When training a machine learning model, class imbalance is a common problem where one class (the majority class) has significantly more samples than another (the minority class). This can cause the model to be biased towards the majority class and perform poorly on the minority class.
SMOTE (Synthetic Minority Over-sampling Technique)1 is a simple method to combat this. Instead of simply duplicating existing data, SMOTE creates new, synthetic samples in the feature space that are “close” to the existing minority class samples.
SMOTE works by “drawing lines” between existing minority samples and generating new points along those lines. This helps the classification algorithm to learn better decision boundaries. The process for creating each synthetic sample is as follows:
- Randomly pick a data point from the minority class.
- Identify its k nearest neighbors that also belong to the minority class.
- Randomly select one of those neighbors.
- Generate a new data point at a random location on the line segment connecting the original sample and its chosen neighbor.

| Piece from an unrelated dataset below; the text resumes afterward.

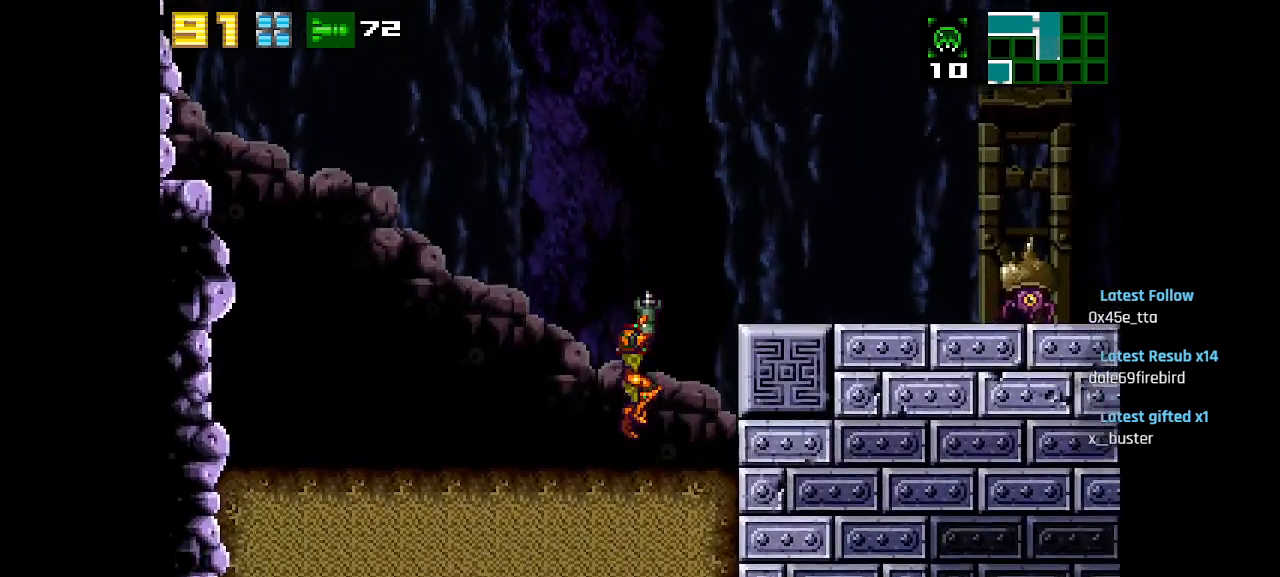
{"buttons": ["TRIANGLE"], "left_stick": "center", "right_stick": "center", "events": [[100, "CIRCLE", "down"], [350, "CIRCLE", "up"], [467, "TRIANGLE", "down"]]}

This method can be problematic for certain data distributions as it always creates new samples along a straight line. On the “Circle” dataset, you’ll see many new data points appear in the empty middle of the circle. This happens when SMOTE connects two points from opposite sides, generating a new sample along the line that cuts through the center. Increase k for a stronger effect. With the “Two Clusters”, a similar issue occurs. If a point in one cluster selects a neighbor from the other cluster, the new synthetic point will be placed in the empty space between them, incorrectly bridging the gap.
Footnotes
-
Chawla, N., Bowyer, K., Hall, L., & Kegelmeyer, W. (2002). SMOTE: Synthetic Minority Over-sampling Technique. Journal of Artificial Intelligence Research, 16, 321–357. arXiv:1106.1813. ↩